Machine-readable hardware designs
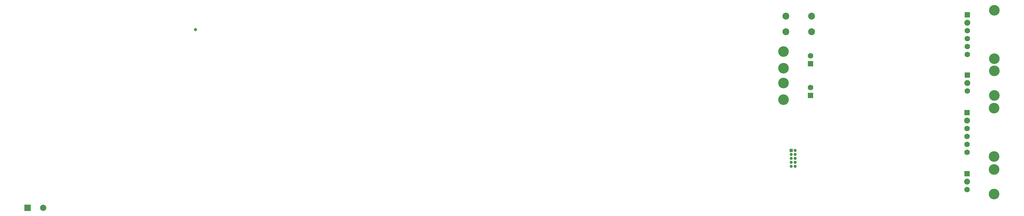
<source format=gbr>
%TF.GenerationSoftware,KiCad,Pcbnew,9.0.1-9.0.1-0~ubuntu24.04.1*%
%TF.CreationDate,2025-04-27T20:23:53-07:00*%
%TF.ProjectId,CAN-IO-expander,43414e2d-494f-42d6-9578-70616e646572,1*%
%TF.SameCoordinates,Original*%
%TF.FileFunction,Soldermask,Bot*%
%TF.FilePolarity,Negative*%
%FSLAX46Y46*%
G04 Gerber Fmt 4.6, Leading zero omitted, Abs format (unit mm)*
G04 Created by KiCad (PCBNEW 9.0.1-9.0.1-0~ubuntu24.04.1) date 2025-04-27 20:23:53*
%MOMM*%
%LPD*%
G01*
G04 APERTURE LIST*
%ADD10C,3.400000*%
%ADD11R,1.778000X1.778000*%
%ADD12C,1.778000*%
%ADD13R,1.000000X1.000000*%
%ADD14C,1.000000*%
%ADD15C,1.905000*%
%ADD16R,2.000000X2.000000*%
%ADD17C,2.000000*%
%ADD18C,2.200000*%
G04 APERTURE END LIST*
D10*
%TO.C,J2*%
X172208000Y-118403200D03*
X172208000Y-113063200D03*
D11*
X180848000Y-117003200D03*
D12*
X180848000Y-114463200D03*
%TD*%
D13*
%TO.C,J1*%
X174625000Y-134645400D03*
D14*
X175895000Y-134645400D03*
X174625000Y-135915400D03*
X175895000Y-135915400D03*
X174625000Y-137185400D03*
X175895000Y-137185400D03*
X174625000Y-138455400D03*
X175895000Y-138455400D03*
X174625000Y-139725400D03*
X175895000Y-139725400D03*
%TD*%
%TO.C,TP1*%
X-15792100Y-95946800D03*
%TD*%
D10*
%TO.C,J7*%
X239526000Y-140687600D03*
X239526000Y-148567600D03*
D11*
X230886000Y-142087600D03*
D15*
X230886000Y-144627600D03*
D12*
X230886000Y-147167600D03*
%TD*%
D10*
%TO.C,J6*%
X239572800Y-89756800D03*
X239572800Y-105256800D03*
D11*
X230932800Y-91156800D03*
D15*
X230932800Y-93696800D03*
D12*
X230932800Y-96236800D03*
X230932800Y-98776800D03*
X230932800Y-101316800D03*
X230932800Y-103856800D03*
%TD*%
D10*
%TO.C,J5*%
X239602200Y-109115400D03*
X239602200Y-116995400D03*
D11*
X230962200Y-110515400D03*
D15*
X230962200Y-113055400D03*
D12*
X230962200Y-115595400D03*
%TD*%
D10*
%TO.C,J3*%
X172208000Y-108283200D03*
X172208000Y-102943200D03*
D11*
X180848000Y-106883200D03*
D12*
X180848000Y-104343200D03*
%TD*%
D16*
%TO.C,C22*%
X-69467454Y-152976800D03*
D17*
X-64467454Y-152976800D03*
%TD*%
D18*
%TO.C,J8*%
X172948600Y-91592400D03*
X172948600Y-96592400D03*
X181148600Y-91592400D03*
X181148600Y-96592400D03*
%TD*%
D10*
%TO.C,J4*%
X239526000Y-121078800D03*
X239526000Y-136578800D03*
D11*
X230886000Y-122478800D03*
D15*
X230886000Y-125018800D03*
D12*
X230886000Y-127558800D03*
X230886000Y-130098800D03*
X230886000Y-132638800D03*
X230886000Y-135178800D03*
%TD*%
M02*

</source>
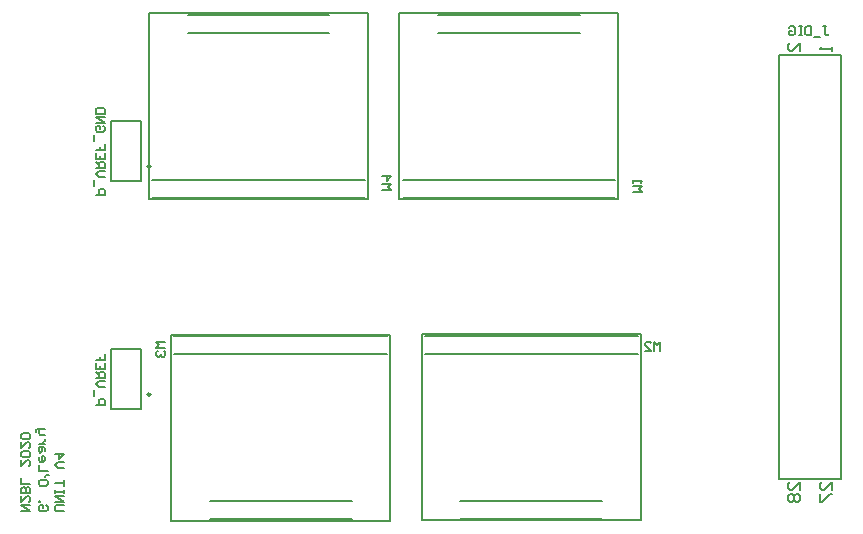
<source format=gbo>
G04*
G04 #@! TF.GenerationSoftware,Altium Limited,Altium Designer,20.0.14 (345)*
G04*
G04 Layer_Color=32896*
%FSLAX43Y43*%
%MOMM*%
G71*
G01*
G75*
%ADD57C,0.200*%
%ADD58C,0.152*%
%ADD59C,0.127*%
%ADD60C,0.250*%
D57*
X97491Y28899D02*
X115492D01*
X97491Y27349D02*
X115492D01*
X100497Y42848D02*
X112497D01*
X100497Y41298D02*
X112497D01*
X123588Y1731D02*
X135588D01*
X123588Y181D02*
X135588D01*
X120593Y15680D02*
X138594D01*
X120593Y14130D02*
X138594D01*
X118700Y28899D02*
X136701D01*
X118700Y27349D02*
X136701D01*
X121706Y42848D02*
X133706D01*
X121706Y41298D02*
X133706D01*
X102379Y1721D02*
X114379D01*
X102379Y171D02*
X114379D01*
X99384Y15670D02*
X117385D01*
X99384Y14120D02*
X117385D01*
X94039Y33828D02*
X96579D01*
X94039Y28748D02*
Y33828D01*
Y28748D02*
X96579D01*
Y33828D01*
X94039Y14524D02*
X96579D01*
X94039Y9444D02*
Y14524D01*
Y9444D02*
X96579D01*
Y14524D01*
X150606Y3579D02*
X155836D01*
X150606D02*
Y39439D01*
X155836Y3579D02*
Y39439D01*
X150606D02*
X155836D01*
D58*
X152321Y2592D02*
Y3269D01*
X151644Y2592D01*
X151475D01*
X151306Y2762D01*
Y3100D01*
X151475Y3269D01*
Y2254D02*
X151306Y2084D01*
Y1746D01*
X151475Y1577D01*
X151644D01*
X151814Y1746D01*
X151983Y1577D01*
X152152D01*
X152321Y1746D01*
Y2084D01*
X152152Y2254D01*
X151983D01*
X151814Y2084D01*
X151644Y2254D01*
X151475D01*
X151814Y2084D02*
Y1746D01*
X155021Y2592D02*
Y3269D01*
X154344Y2592D01*
X154175D01*
X154006Y2762D01*
Y3100D01*
X154175Y3269D01*
X154006Y2254D02*
Y1577D01*
X154175D01*
X154852Y2254D01*
X155021D01*
X152321Y39772D02*
Y40449D01*
X151644Y39772D01*
X151475D01*
X151306Y39942D01*
Y40280D01*
X151475Y40449D01*
X155021Y40149D02*
Y39811D01*
Y39980D01*
X154006D01*
X154175Y40149D01*
D59*
X97216Y42983D02*
X115758D01*
X97216Y27235D02*
Y42983D01*
Y27235D02*
X115758D01*
Y42983D01*
X120327Y46D02*
Y15794D01*
X138869D01*
Y46D02*
Y15794D01*
X120327Y46D02*
X138869D01*
X118425Y42983D02*
X136967D01*
X118425Y27235D02*
Y42983D01*
Y27235D02*
X136967D01*
Y42983D01*
X99118Y36D02*
Y15784D01*
X117660D01*
Y36D02*
Y15784D01*
X99118Y36D02*
X117660D01*
X90000Y808D02*
X89365D01*
X89238Y935D01*
Y1189D01*
X89365Y1316D01*
X90000D01*
X89238Y1570D02*
X90000D01*
X89238Y2078D01*
X90000D01*
Y2332D02*
Y2586D01*
Y2459D01*
X89238D01*
Y2332D01*
Y2586D01*
X90000Y2967D02*
Y3474D01*
Y3221D01*
X89238D01*
X90000Y4490D02*
X89492D01*
X89238Y4744D01*
X89492Y4998D01*
X90000D01*
X89238Y5633D02*
X90000D01*
X89619Y5252D01*
Y5760D01*
X88527Y1316D02*
X88654Y1189D01*
Y935D01*
X88527Y808D01*
X88019D01*
X87892Y935D01*
Y1189D01*
X88019Y1316D01*
X88273D01*
Y1062D01*
X87892Y1570D02*
X88019D01*
Y1697D01*
X87892D01*
Y1570D01*
X88654Y3348D02*
Y3094D01*
X88527Y2967D01*
X88019D01*
X87892Y3094D01*
Y3348D01*
X88019Y3474D01*
X88527D01*
X88654Y3348D01*
X88781Y3855D02*
X88527D01*
X88400Y3728D01*
X88654Y4236D02*
X87892D01*
Y4744D01*
Y5379D02*
Y5125D01*
X88019Y4998D01*
X88273D01*
X88400Y5125D01*
Y5379D01*
X88273Y5506D01*
X88146D01*
Y4998D01*
X88400Y5887D02*
Y6141D01*
X88273Y6268D01*
X87892D01*
Y5887D01*
X88019Y5760D01*
X88146Y5887D01*
Y6268D01*
X88400Y6522D02*
X87892D01*
X88146D01*
X88273Y6648D01*
X88400Y6775D01*
Y6902D01*
Y7283D02*
X88019D01*
X87892Y7410D01*
Y7791D01*
X87765D01*
X87638Y7664D01*
Y7537D01*
X87892Y7791D02*
X88400D01*
X86419Y808D02*
X87181D01*
X86419Y1316D01*
X87181D01*
X86419Y2078D02*
Y1570D01*
X86927Y2078D01*
X87054D01*
X87181Y1951D01*
Y1697D01*
X87054Y1570D01*
X87181Y2332D02*
X86419D01*
Y2713D01*
X86546Y2840D01*
X86673D01*
X86800Y2713D01*
Y2332D01*
Y2713D01*
X86927Y2840D01*
X87054D01*
X87181Y2713D01*
Y2332D01*
Y3094D02*
X86419D01*
Y3601D01*
Y5125D02*
Y4617D01*
X86927Y5125D01*
X87054D01*
X87181Y4998D01*
Y4744D01*
X87054Y4617D01*
Y5379D02*
X87181Y5506D01*
Y5760D01*
X87054Y5887D01*
X86546D01*
X86419Y5760D01*
Y5506D01*
X86546Y5379D01*
X87054D01*
X86419Y6648D02*
Y6141D01*
X86927Y6648D01*
X87054D01*
X87181Y6522D01*
Y6268D01*
X87054Y6141D01*
Y6902D02*
X87181Y7029D01*
Y7283D01*
X87054Y7410D01*
X86546D01*
X86419Y7283D01*
Y7029D01*
X86546Y6902D01*
X87054D01*
X98611Y15159D02*
X97849D01*
X98103Y14905D01*
X97849Y14651D01*
X98611D01*
X97976Y14397D02*
X97849Y14270D01*
Y14017D01*
X97976Y13890D01*
X98103D01*
X98230Y14017D01*
Y14143D01*
Y14017D01*
X98357Y13890D01*
X98484D01*
X98611Y14017D01*
Y14270D01*
X98484Y14397D01*
X138235Y27860D02*
X138997D01*
X138743Y28113D01*
X138997Y28367D01*
X138235D01*
Y28621D02*
Y28875D01*
Y28748D01*
X138997D01*
X138870Y28621D01*
X92706Y9826D02*
X93468D01*
Y10207D01*
X93341Y10334D01*
X93087D01*
X92960Y10207D01*
Y9826D01*
X92579Y10588D02*
Y11096D01*
X93468Y11350D02*
X92960D01*
X92706Y11603D01*
X92960Y11857D01*
X93468D01*
X92706Y12111D02*
X93468D01*
Y12492D01*
X93341Y12619D01*
X93087D01*
X92960Y12492D01*
Y12111D01*
Y12365D02*
X92706Y12619D01*
X93468Y13381D02*
Y12873D01*
X92706D01*
Y13381D01*
X93087Y12873D02*
Y13127D01*
X93468Y14143D02*
Y13635D01*
X93087D01*
Y13889D01*
Y13635D01*
X92706D01*
X92706Y27607D02*
X93468D01*
Y27987D01*
X93341Y28114D01*
X93087D01*
X92960Y27987D01*
Y27607D01*
X92579Y28368D02*
Y28876D01*
X93468Y29130D02*
X92960D01*
X92706Y29384D01*
X92960Y29638D01*
X93468D01*
X92706Y29892D02*
X93468D01*
Y30273D01*
X93341Y30400D01*
X93087D01*
X92960Y30273D01*
Y29892D01*
Y30146D02*
X92706Y30400D01*
X93468Y31161D02*
Y30654D01*
X92706D01*
Y31161D01*
X93087Y30654D02*
Y30907D01*
X93468Y31923D02*
Y31415D01*
X93087D01*
Y31669D01*
Y31415D01*
X92706D01*
X92579Y32177D02*
Y32685D01*
X93341Y33447D02*
X93468Y33320D01*
Y33066D01*
X93341Y32939D01*
X92833D01*
X92706Y33066D01*
Y33320D01*
X92833Y33447D01*
X93087D01*
Y33193D01*
X92706Y33701D02*
X93468D01*
X92706Y34208D01*
X93468D01*
Y34462D02*
X92706D01*
Y34843D01*
X92833Y34970D01*
X93341D01*
X93468Y34843D01*
Y34462D01*
X140521Y14397D02*
Y15159D01*
X140267Y14905D01*
X140013Y15159D01*
Y14397D01*
X139252D02*
X139759D01*
X139252Y14905D01*
Y15032D01*
X139379Y15159D01*
X139632D01*
X139759Y15032D01*
X116963Y28050D02*
X117725D01*
X117471Y28304D01*
X117725Y28557D01*
X116963D01*
Y29192D02*
X117725D01*
X117344Y28811D01*
Y29319D01*
X154300Y41893D02*
X154554D01*
X154427D01*
Y41258D01*
X154554Y41131D01*
X154681D01*
X154808Y41258D01*
X154047Y41004D02*
X153539D01*
X153285Y41893D02*
Y41131D01*
X152904D01*
X152777Y41258D01*
Y41766D01*
X152904Y41893D01*
X153285D01*
X152523D02*
X152269D01*
X152396D01*
Y41131D01*
X152523D01*
X152269D01*
X151380Y41766D02*
X151507Y41893D01*
X151761D01*
X151888Y41766D01*
Y41258D01*
X151761Y41131D01*
X151507D01*
X151380Y41258D01*
Y41512D01*
X151634D01*
D60*
X97354Y30018D02*
G03*
X97354Y30018I-125J0D01*
G01*
Y10714D02*
G03*
X97354Y10714I-125J0D01*
G01*
M02*

</source>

### Work to be completed
Whenever a line of the data includes the word "LIST", show that line in full.

### Completed exercise
G04 APERTURE LIST*
G04 APERTURE END LIST*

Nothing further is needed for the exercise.